Série d exercices:
a. Recopiez fidèlement, dans le passage sur le bombardement de Lamard, tout ce qui va de « Le porte-parole du » jusqu'à « sous-munitions Lockheed Martin. ».
b. Prolongez le passage sur le bombardement de Lamard en reprenant après sa dernière phrase.

Passage du texte:
Le porte-parole du ministère iranien des Affaires étrangères, Esmaïl Baghaï, a révélé que les Etats-Unis ont utilisé pour la première fois pendant la guerre de Ramadan déclenchée le 28 février des missiles à sous-munitions Lockheed Martin.
Lors d’une visite dimanche dans la ville méridionale Lamard, il a indiqué qu’elle a été bombardé le 1er mars au moyen de quatre missiles à sous-munitions Lockheed Martin, chacun contenant 180 000 éclats, affirmant que la ville porte encore de « nombreuses traces et marques » du crime de guerre américain sur les murs et dans les rues de la ville.
Selon le média iranien Press Tv, vingt habitants de Lamard ainsi qu’un ressortissant afghan sont tombés en martyrs lors de ces explosions.
Evoquant 180 habitants qui avaient été blessés par des éclats de missile, Baghaï a rendu compte que plusieurs filles et garçons de Lamard, ainsi que leurs familles, vivent toujours avec des handicaps et de vives douleurs. Des billes de tungstène provenant de missiles de frappe de précision (PrSM) américains sont encore logées dans le corps de certains enfants, a-t-il ajouté.

Données extraites:
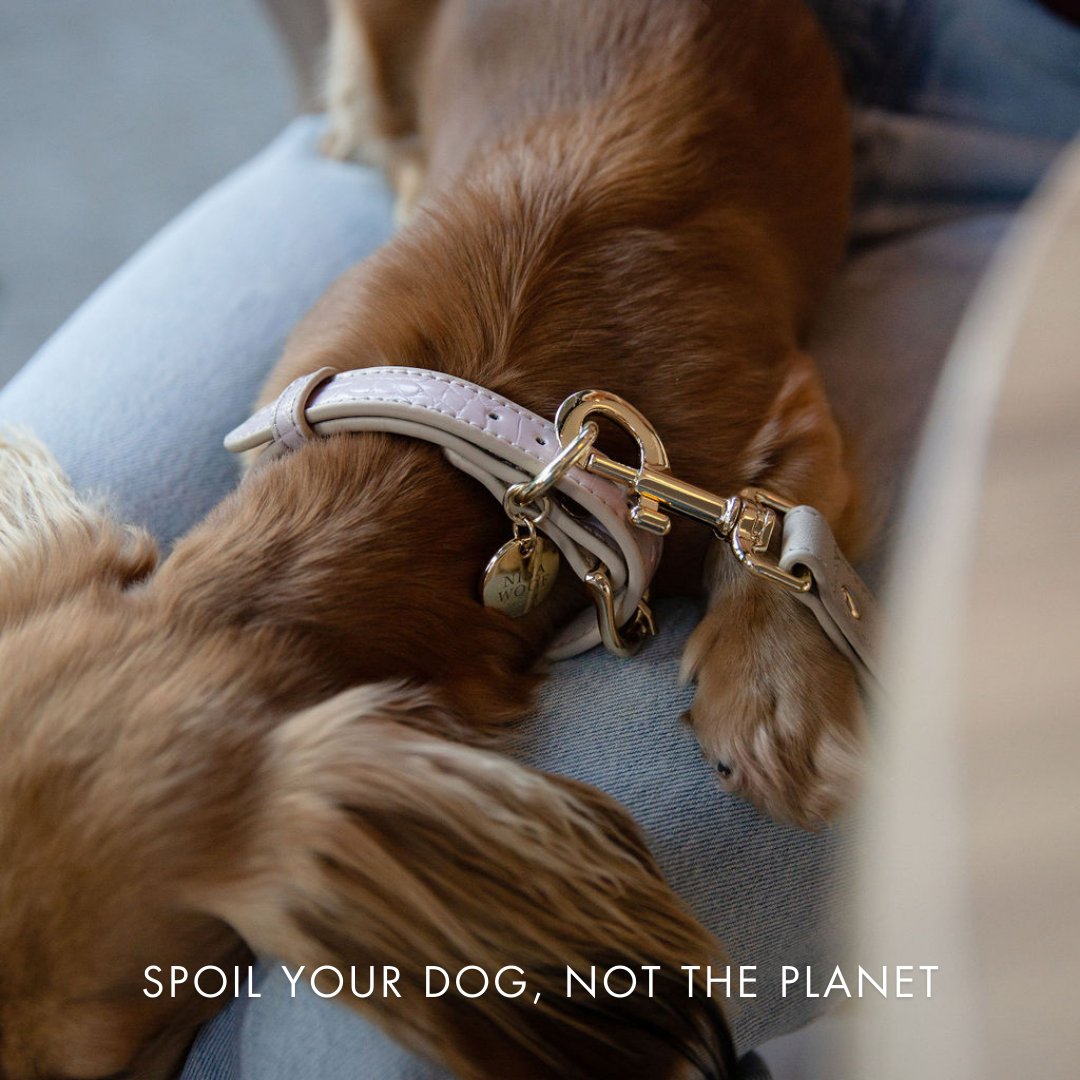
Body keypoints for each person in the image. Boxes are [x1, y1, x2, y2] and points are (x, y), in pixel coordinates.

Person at [1, 1, 1076, 1076]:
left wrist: (765, 592)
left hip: (1019, 120)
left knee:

Réponses par consigne:
a.
Le porte-parole du ministère iranien des Affaires étrangères, Esmaïl Baghaï, a révélé que les Etats-Unis ont utilisé pour la première fois pendant la guerre de Ramadan déclenchée le 28 février des missiles à sous-munitions Lockheed Martin.

b.
Revenant sur les circonstances de l’attaque, il l’a qualifiée de test délibéré sur des civils, mené par un agresseur qui se présente comme un défenseur des droits de l’homme.
Baghaï a déclaré que l’Iran entendait rassembler les témoignages, les dossiers médicaux et les preuves matérielles afin de les soumettre aux instances internationales et d’établir les responsabilités de ceux qui ont ordonné, exécuté ou rendu possible cette frappe.
« Documenter ne consiste pas seulement à consigner le passé ; c’est confier la vérité aux preuves, avant que la poussière de la déformation et de l’oubli ne vienne la recouvrir », a-t-il déclaré.